An example of a very slow changing dimension in here is that US Virgin Islands was part of the Kingdom of Denmark until 1917.
I had a great deal of fun with country codes and names when setting up a data matching solution around the D&B WorldBase and the world picture kept in there opposite to what is contained in other data samples.
Some countries have states, some countries have provinces and some other countries don’t have states or provinces. In some countries the state is a mandatory part of a postal address like in the US. In other countries having states the state is not a part of a printed address like in Germany, but you may have other purposes for storing the data anyway.
Postal codes and districts
Often local postal code systems are translated to the term ZIP-code – but ZIP code is actually the name of the US system.
The granularity of postal code systems differs a lot around the world. The UK postal codes are very specific while a postal code in other countries may refer to a large city. In most countries the postal code system is a hierarchy of numbers. The UK system is different. The Irish is very different – no postal codes until now.
In many countries companies are assigned a postal code of their own. The same goes for post office box addresses. In France the name of the referring district is followed by the word CEDEX for these addresses. So, be careful when matching or grouping city names in French addresses. Paris not Cedex is the centre of the universe in that country.
Locations, streets, blocks, house names, whatever
A lot of different hierarchies in various levels exist around the world – and the custom sequence also varies. This is a too complex and comprehensive subject for a blog post. So I will only emphasis a few selected subjects:
- Vanity addressing is a phenonemen not at least in the UK where keeping up appearances rules. Here you may have to include a lie in the single version of truth.
- Coding rules in my home country Denmark as we have a way of assigning a unique code to every real world entity. It helps with automated taxation. So a main road in central Copenhagen may be known to people as “H.C. Andersens Boulevard” but is stored in any mature database as “1010148”.
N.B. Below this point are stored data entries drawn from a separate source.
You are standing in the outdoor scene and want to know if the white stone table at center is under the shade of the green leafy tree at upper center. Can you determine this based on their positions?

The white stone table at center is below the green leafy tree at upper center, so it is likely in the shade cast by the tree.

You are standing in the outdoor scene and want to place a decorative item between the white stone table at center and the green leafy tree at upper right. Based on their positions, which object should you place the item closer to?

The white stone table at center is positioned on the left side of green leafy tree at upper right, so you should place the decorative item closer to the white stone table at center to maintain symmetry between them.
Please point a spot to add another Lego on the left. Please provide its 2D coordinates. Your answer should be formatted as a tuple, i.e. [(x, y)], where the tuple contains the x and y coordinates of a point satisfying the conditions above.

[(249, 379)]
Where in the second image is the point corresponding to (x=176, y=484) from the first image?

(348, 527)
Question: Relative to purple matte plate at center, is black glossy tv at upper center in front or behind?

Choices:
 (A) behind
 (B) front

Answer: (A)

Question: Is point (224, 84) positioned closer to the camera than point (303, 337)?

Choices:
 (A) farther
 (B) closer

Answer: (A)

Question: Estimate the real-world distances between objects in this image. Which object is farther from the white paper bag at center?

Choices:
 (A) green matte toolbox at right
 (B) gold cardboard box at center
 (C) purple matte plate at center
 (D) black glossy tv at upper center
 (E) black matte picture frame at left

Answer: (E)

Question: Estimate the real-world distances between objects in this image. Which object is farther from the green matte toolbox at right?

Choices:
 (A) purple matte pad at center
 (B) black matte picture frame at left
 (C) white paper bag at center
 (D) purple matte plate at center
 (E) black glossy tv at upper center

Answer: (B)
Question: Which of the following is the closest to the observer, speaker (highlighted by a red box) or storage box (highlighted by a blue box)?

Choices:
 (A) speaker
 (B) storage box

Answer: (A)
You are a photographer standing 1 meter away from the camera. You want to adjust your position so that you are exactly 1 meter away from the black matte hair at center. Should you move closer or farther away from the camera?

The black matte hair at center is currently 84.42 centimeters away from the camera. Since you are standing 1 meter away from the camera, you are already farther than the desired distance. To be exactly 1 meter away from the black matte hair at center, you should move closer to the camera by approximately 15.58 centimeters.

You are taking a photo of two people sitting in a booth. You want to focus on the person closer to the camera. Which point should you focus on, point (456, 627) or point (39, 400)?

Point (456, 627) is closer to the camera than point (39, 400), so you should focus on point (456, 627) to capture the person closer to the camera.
- When matching party entities don’t make a false negative with an entity having a visit (geographical) address versus an entity having a mail address.
Entrance – most often referred to as house number – is where addressing meets geocoding. Here you by using geocodes can point to an exact value identifying an address. When comparing with other addresses you just have to make sure whether you are talking latitude/longitude in a round world or WGS84 x-y coordinates or other geographic coordinate systems in a flat world and whether we are pointing at the centre of the building, at the door, at the spot where a public road is reachable or it is interpolated values.
Larger buildings, high rising buildings and skyscrapers are usually not one address but is an entrance having multiple family apartments and/or multiple business addresses. These may be presented in many formats and in many depths including floors, sides, door numbers, you name it.
Large business entities may occupy a range of entrances.
Some entrances may in first impression look like a single address occupied by a nuclear family, but are in fact a nursing home or a campus occupied by a number of named individuals living on the same address.
The postal (geographical and mailing) address elements are in many data models just some of the attributes in a party entity. By separating the postal address elements in a specific entity with granulated attributes you will be more aligned with the real world and thereby have a better chance of fulfilling all purposes with the raw data. One of the most obvious advantages will be history tracking as business’ and consumers/citizens relocates from time to time.